Next, we will write a function, goat_door, to simulate randomly revealing one of the goat doors that a contestant didn't pick.


In [18]:
"""
Function
--------
goat_door

Simulate the opening of a "goat door" that doesn't contain the prize,
and is different from the contestants guess

Parameters
----------
prizedoors : array
    The door that the prize is behind in each simulation
guesses : array
    THe door that the contestant guessed in each simulation

Returns
-------
goats : array
    The goat door that is opened for each simulation. Each item is 0, 1, or 2, and is different
    from both prizedoors and guesses

Examples
--------
>>> print goat_door(np.array([0, 1, 2]), np.array([1, 1, 1]))
>>> array([2, 2, 0])
"""

def goat_door(prizedoors, guesses):
    
    #strategy: generate random answers, and
    #keep updating until they satisfy the rule
    #that they aren't a prizedoor or a guess
    result = np.random.randint(0, 3, prizedoors.size)
    while True:
        bad = (result == prizedoors) | (result == guesses)
        if not bad.any():
            return result
        result[bad] = np.random.randint(0, 3, bad.sum())

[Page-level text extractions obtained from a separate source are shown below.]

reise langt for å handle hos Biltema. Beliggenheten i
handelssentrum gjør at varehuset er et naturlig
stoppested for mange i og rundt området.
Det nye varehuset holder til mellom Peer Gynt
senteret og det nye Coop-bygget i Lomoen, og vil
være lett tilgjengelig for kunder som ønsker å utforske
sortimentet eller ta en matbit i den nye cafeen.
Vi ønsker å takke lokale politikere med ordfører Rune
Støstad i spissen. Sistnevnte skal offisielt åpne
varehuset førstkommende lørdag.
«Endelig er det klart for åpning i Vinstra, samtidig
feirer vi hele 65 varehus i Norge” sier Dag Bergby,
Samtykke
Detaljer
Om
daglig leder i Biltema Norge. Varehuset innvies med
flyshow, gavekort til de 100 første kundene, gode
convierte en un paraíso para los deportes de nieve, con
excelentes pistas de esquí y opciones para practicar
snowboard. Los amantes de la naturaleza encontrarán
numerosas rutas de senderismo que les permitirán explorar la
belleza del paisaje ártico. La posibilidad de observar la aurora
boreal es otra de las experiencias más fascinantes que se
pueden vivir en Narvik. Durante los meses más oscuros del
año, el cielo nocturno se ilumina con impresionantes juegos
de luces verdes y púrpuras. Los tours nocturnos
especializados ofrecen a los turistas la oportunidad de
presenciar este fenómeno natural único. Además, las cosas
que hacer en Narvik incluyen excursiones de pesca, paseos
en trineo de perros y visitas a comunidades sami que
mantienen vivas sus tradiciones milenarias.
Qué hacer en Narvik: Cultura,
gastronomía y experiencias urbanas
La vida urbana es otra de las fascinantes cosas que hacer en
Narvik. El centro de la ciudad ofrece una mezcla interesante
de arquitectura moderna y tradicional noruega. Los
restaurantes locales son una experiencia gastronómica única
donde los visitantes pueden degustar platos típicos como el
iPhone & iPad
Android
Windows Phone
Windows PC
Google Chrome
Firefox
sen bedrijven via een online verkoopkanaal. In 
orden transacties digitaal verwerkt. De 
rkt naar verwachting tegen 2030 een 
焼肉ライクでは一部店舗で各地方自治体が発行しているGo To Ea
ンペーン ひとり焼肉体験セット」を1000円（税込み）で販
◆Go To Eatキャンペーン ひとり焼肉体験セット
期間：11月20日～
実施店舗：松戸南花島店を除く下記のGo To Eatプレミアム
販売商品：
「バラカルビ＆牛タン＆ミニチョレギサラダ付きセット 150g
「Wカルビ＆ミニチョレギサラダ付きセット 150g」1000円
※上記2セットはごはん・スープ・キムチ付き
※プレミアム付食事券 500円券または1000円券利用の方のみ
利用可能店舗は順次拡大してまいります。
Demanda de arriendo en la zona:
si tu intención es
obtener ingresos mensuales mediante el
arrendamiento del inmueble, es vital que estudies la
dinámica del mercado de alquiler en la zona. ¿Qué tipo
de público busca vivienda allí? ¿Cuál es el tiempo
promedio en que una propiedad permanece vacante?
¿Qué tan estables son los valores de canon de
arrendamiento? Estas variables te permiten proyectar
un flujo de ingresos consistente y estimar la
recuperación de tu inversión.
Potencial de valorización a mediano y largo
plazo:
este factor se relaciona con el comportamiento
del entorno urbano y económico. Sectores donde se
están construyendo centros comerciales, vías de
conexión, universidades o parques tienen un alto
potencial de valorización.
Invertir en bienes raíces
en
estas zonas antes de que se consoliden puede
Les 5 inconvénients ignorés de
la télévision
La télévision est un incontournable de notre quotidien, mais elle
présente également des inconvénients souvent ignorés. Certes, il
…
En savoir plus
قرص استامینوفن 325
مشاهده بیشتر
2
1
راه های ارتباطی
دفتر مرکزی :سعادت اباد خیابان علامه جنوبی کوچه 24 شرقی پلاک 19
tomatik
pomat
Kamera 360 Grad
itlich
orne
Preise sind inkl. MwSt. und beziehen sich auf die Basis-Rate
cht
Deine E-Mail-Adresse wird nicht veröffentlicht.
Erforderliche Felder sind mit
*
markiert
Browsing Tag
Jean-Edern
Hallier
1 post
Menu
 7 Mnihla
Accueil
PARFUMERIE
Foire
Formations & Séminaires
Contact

Now , we will write a function, switch_guess, that represents the strategy of always switching a guess after the goat door is opened.


In [19]:
"""
Function
--------
switch_guess

The strategy that always switches a guess after the goat door is opened

Parameters
----------
guesses : array
     Array of original guesses, for each simulation
goatdoors : array
     Array of revealed goat doors for each simulation

Returns
-------
The new door after switching. Should be different from both guesses and goatdoors

Examples
--------
>>> print switch_guess(np.array([0, 1, 2]), np.array([1, 2, 1]))
>>> array([2, 0, 0])
"""
#your code here

def switch_guess(guesses, goatdoors):
    result = np.zeros(guesses.size)
    switch = {(0, 1): 2, (0, 2): 1, (1, 0): 2, (1, 2): 1, (2, 0): 1, (2, 1): 0}
    for i in [0, 1, 2]:
        for j in [0, 1, 2]:
            mask = (guesses == i) & (goatdoors == j)
            if not mask.any():
                continue
            result = np.where(mask, np.ones_like(result) * switch[(i, j)], result)
    return result

Last function: we will write a win_percentage function that takes an array of guesses and prizedoors, and returns the percent of correct guesses


In [20]:
"""
Function
--------
win_percentage

Calculate the percent of times that a simulation of guesses is correct

Parameters
-----------
guesses : array
    Guesses for each simulation
prizedoors : array
    Location of prize for each simulation

Returns
--------
percentage : number between 0 and 100
    The win percentage

Examples
---------
>>> print win_percentage(np.array([0, 1, 2]), np.array([0, 0, 0]))
33.333
"""
#your code here

def win_percentage(guesses, prizedoors):
    return 100 * (guesses == prizedoors).mean()

Now, putting it together. Simulating 10000 games where contestant keeps his original guess, and 10000 games where the contestant switches his door after a goat door is revealed. Computing the percentage of time the contestant wins under either strategy. Is one strategy better than the other?


In [21]:
#your code here

nsim = 10000

#keep guesses
print "Win percentage when keeping original door"
print win_percentage(simulate_prizedoor(nsim), simulate_guess(nsim))

#switch
pd = simulate_prizedoor(nsim)
guess = simulate_guess(nsim)
goats = goat_door(pd, guess)
guess = switch_guess(guess, goats)
print "Win percentage when switching doors"
print win_percentage(pd, guess).mean()


Win percentage when keeping original door
33.2
Win percentage when switching doors
66.14